SOURCE TEXT Block Start
Currently if a new file has the same name as an existing the filename is extended by a number so "myname.png" becomes "myname_1.png", "myname_2.png", "myname_n.png". In a lot of cases users will upload the same file several times. For example if an onlineshop has n different similar products often the same picture is uploaded n times.

Proposal: Add the option on filefield fields to check for duplicates. This would reduce file space usage and speed up loading of websites for viewers. Maybe we could even use MD5 via Javascript to check the file before uploading it?

Additional thoughts: To make things easyer (access rights, searching across several tables) I would propose to only search within the filefields table.

Note: I'm not familiar with the D7 db schema and couldn't check right now, the idea came while working with D6 filefield.

Comments

yched’s picture

Component: field system » file.module

Re-categorizing

pjcdawkins’s picture

This would be useful for my purposes.

IMCE already has the option (under Common settings, at admin/config/media/imce) to replace existing files. I think it's based on the filename only. Only checking the filename would be crazy, it would produce far too many false positives (I can imagine multiple editors uploading different images all named logo_for_website.jpg).

I guess we could check the file hash (MD5, SHA-1, etc.) server-side after upload, and (seamlessly/transparently) just use the existing file if it's identical. We probably shouldn't attempt this at all for private files, but it sounds feasible for public managed files.
SOURCE TEXT Block End
» **APPLY WHAT YOU READ**
- A) Answer these from the duplicate-upload thread, one answer per line, marked the same way:
(i) What name does an upload of "myname.png" get first when a file with that name already exists?
(ii) Which table does the proposer suggest limiting the duplicate search to?
(iii) Where in IMCE is the option to replace existing files located?
- B) Name each filename mentioned in the duplicate-upload thread.
- C) Carry the duplicate-upload thread forward from its last sentence.
INPUT DATA Block Start
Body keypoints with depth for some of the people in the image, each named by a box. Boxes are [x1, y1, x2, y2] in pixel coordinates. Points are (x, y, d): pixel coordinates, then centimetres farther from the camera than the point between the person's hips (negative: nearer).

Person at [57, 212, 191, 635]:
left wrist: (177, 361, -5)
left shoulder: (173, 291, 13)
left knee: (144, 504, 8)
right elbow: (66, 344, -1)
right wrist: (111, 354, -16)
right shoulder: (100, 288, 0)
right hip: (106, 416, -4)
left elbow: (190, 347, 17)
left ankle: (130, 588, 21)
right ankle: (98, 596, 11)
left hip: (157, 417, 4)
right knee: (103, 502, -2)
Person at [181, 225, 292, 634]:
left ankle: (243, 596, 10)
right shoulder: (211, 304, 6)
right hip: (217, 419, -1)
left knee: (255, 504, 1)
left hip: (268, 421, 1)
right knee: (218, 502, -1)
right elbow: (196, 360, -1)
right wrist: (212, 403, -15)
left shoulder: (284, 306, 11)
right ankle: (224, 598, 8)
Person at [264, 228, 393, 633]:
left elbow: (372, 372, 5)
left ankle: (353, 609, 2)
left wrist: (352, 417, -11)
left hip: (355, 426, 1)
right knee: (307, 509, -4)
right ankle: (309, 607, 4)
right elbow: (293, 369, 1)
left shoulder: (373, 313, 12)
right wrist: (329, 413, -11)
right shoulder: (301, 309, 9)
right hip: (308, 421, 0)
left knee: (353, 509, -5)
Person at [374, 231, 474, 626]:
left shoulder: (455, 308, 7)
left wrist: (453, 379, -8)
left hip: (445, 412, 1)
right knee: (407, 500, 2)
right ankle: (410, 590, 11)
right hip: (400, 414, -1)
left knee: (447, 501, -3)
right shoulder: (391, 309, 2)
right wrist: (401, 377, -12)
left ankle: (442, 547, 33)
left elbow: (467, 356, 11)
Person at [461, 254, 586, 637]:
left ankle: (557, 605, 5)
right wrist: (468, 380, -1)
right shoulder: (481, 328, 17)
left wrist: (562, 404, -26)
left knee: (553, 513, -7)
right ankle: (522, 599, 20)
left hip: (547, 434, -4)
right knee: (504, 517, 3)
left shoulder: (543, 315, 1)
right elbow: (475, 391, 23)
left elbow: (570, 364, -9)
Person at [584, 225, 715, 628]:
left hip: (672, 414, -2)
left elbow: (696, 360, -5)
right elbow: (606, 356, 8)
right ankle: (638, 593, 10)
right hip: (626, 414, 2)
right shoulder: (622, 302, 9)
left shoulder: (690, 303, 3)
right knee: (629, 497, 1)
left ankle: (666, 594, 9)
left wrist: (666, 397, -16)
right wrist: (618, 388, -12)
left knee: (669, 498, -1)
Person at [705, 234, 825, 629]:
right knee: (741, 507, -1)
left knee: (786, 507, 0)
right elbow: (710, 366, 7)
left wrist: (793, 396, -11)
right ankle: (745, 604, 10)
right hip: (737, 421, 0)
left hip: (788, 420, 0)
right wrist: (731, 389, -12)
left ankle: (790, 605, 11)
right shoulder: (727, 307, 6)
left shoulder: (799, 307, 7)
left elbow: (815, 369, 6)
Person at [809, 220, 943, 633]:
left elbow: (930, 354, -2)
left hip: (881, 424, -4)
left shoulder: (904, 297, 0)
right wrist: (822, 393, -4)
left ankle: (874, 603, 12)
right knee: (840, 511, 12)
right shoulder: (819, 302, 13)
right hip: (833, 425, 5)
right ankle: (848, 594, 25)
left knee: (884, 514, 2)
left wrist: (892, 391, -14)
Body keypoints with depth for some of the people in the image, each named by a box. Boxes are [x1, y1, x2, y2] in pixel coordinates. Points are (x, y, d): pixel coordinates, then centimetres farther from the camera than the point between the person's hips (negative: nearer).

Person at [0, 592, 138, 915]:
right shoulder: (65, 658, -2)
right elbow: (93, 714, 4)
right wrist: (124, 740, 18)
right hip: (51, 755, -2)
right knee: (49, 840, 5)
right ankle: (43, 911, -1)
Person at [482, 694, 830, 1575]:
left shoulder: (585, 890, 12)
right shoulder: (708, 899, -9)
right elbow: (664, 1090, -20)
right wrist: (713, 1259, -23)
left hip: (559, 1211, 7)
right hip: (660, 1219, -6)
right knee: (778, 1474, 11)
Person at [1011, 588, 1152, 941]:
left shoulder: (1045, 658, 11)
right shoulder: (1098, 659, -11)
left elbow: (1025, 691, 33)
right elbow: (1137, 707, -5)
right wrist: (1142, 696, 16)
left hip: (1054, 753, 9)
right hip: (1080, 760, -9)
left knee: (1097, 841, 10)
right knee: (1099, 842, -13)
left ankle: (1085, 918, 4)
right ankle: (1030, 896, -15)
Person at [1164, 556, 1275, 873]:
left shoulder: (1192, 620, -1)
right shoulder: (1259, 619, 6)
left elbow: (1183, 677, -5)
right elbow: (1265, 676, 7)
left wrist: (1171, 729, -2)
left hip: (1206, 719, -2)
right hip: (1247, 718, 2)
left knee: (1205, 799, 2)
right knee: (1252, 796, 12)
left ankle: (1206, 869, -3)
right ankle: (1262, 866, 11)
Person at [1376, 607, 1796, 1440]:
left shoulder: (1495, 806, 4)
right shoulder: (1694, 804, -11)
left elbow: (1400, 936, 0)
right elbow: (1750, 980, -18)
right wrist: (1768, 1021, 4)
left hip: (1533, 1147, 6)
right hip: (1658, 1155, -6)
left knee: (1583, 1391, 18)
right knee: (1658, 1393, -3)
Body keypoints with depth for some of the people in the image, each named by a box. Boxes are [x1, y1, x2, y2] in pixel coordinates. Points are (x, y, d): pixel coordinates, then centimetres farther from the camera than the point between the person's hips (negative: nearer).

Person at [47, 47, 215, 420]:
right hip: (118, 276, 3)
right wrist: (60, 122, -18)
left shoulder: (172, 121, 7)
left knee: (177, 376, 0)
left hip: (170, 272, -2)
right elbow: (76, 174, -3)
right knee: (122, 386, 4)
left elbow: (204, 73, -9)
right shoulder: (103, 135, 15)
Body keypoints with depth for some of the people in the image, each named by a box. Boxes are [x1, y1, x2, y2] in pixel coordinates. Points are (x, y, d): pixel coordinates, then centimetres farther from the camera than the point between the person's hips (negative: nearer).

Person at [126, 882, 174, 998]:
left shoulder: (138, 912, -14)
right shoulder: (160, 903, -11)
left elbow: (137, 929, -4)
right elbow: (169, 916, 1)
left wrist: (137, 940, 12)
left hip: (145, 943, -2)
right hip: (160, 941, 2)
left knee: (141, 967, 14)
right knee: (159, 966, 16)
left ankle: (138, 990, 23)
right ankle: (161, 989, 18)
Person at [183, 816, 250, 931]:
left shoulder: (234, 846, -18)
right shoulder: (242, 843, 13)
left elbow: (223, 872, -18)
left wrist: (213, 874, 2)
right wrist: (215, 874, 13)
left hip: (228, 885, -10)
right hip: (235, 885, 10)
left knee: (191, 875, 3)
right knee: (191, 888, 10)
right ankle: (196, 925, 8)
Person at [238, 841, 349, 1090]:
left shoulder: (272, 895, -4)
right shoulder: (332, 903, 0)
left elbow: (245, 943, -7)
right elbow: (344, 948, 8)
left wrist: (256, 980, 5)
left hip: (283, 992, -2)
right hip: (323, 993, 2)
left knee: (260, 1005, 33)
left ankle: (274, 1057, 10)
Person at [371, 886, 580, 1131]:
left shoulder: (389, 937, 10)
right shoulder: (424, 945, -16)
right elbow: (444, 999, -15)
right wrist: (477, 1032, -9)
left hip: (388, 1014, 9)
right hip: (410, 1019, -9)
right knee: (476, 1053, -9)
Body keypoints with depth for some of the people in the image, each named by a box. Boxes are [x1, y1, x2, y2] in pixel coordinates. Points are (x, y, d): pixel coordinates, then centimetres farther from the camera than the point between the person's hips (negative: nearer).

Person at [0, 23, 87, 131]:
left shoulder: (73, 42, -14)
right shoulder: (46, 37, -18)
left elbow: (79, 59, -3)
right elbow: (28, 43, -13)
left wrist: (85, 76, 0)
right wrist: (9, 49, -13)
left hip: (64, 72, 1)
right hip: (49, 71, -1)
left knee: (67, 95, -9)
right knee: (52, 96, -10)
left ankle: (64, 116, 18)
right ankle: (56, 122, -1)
INPUT DATA Block End
» **OUTPUTS BY TASK**
- A)
(i) "myname_1.png"
(ii) The filefields table
(iii) Under Common settings, at admin/config/media/imce

- B)
myname.png
myname_1.png
myname_2.png
myname_n.png
logo_for_website.jpg

- C)
It sounds like we could only do it for file fields, not for IMCE etc, because IMCE can have directories reserved for particular users only.

There's already a File Hash module, which claims to save hashes for all managed files. I haven't tried it out.

By the way, the current FileField Sources module goes some way towards reducing duplicates, because it provides a UI for editors to choose existing files (although most can't be bothered in my experience, they just upload again, it's just as quick).

pjcdawkins’s picture

So, there is the existing FILE_EXISTS_REPLACE "replace behaviour" for <a href="http://api.drupal.org/api/drupal/core%21includes%21file.inc/function/file_save_upload/8">file_save_upload()</a> and file_destination(), which is an option alongside FILE_EXISTS_RENAME and FILE_EXISTS_ERROR.

The problem is, FILE_EXISTS_REPLACE checks only the file URI, which is a more or less useless way of checking whether a file already exists. As far as I can see, it even re-uses a file ID without checking whether the old entry points to a file with the same domain (public/private), or whether the current user has view/edit access to that file.

These seem to be the options:

  • add a big patch to file.inc, with a new replace behaviour constant (e.g. FILE_HASH_EXISTS_REPLACE), and perhaps rename FILE_EXISTS_REPLACE to FILE_URI_EXISTS_REPLACE for clarity.
  • add a small patch to file.inc introducing some new hooks, allowing this behaviour to be implemented in a contrib module.

I think it needs to be the latter. The contrib module could depend on File Hash for calculating SHAs for uploaded and existing files. Obviously some kind of cron / batch operation would be needed for existing files. The workflow might be:

  1. File is uploaded.
  2. Calculate its hash (probably SHA).
  3. Compare hash with the hashes of existing files, filtering to only those files with the same access rights as those intended for the uploaded file.
    1. If hash isn't found elsewhere, save the uploaded file (as normal) to filesystem and database.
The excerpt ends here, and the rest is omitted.